6. Opening commission
At the time of formalizing the loan, many entities charged their clients an opening commission. At this point large differences can be found in the entities, from which they charge nothing until they charge 2%.
The new norm does not prohibit the collection of this commission although it does establish that this fee will be accrued only once and will include all the expenses of study, processing and granting of the loan or similar.
Subrogation and novation
The client can also change banks or improve their mortgage whenever they want. With the new regulation, the client, with loans prior to the Law, can subrogate without cost and freely his mortgage. Between the two entities in which the change is made, a compensation mechanism will be established based on the interest collected and the pending collection linked to the formalization cost.

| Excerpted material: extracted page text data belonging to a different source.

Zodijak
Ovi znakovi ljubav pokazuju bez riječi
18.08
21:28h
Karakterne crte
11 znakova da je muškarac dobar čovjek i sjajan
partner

In the case of novation, if the mortgagee is not satisfied with the conditions you signed on your mortgage, you can change them without the entity charging you any commission.
The law will also protect mortgages more in case of embargo. Before, if the mortgaged stopped paying in the first half (imagine a mortgage of 20 years, in the first 10 years), to execute the mortgage was enough that the client had stopped paying three months. The new agreement raises the months of non-payment to execute the 12-month or 3% mortgage. If this situation occurred in the second half of the loan period, the amounts due and not paid should equal 12 months. The new law will establish that the non-payment will have to assume 7% or 15 months.
On the other hand, they reduce by half the commissions of early amortization for fixed rate mortgages (2% during the first 10 years and 1.5% after), while the client must choose the type of amortization to three or five years when your mortgage is variable rate (commissions of 0.25% or 0.15% respectively).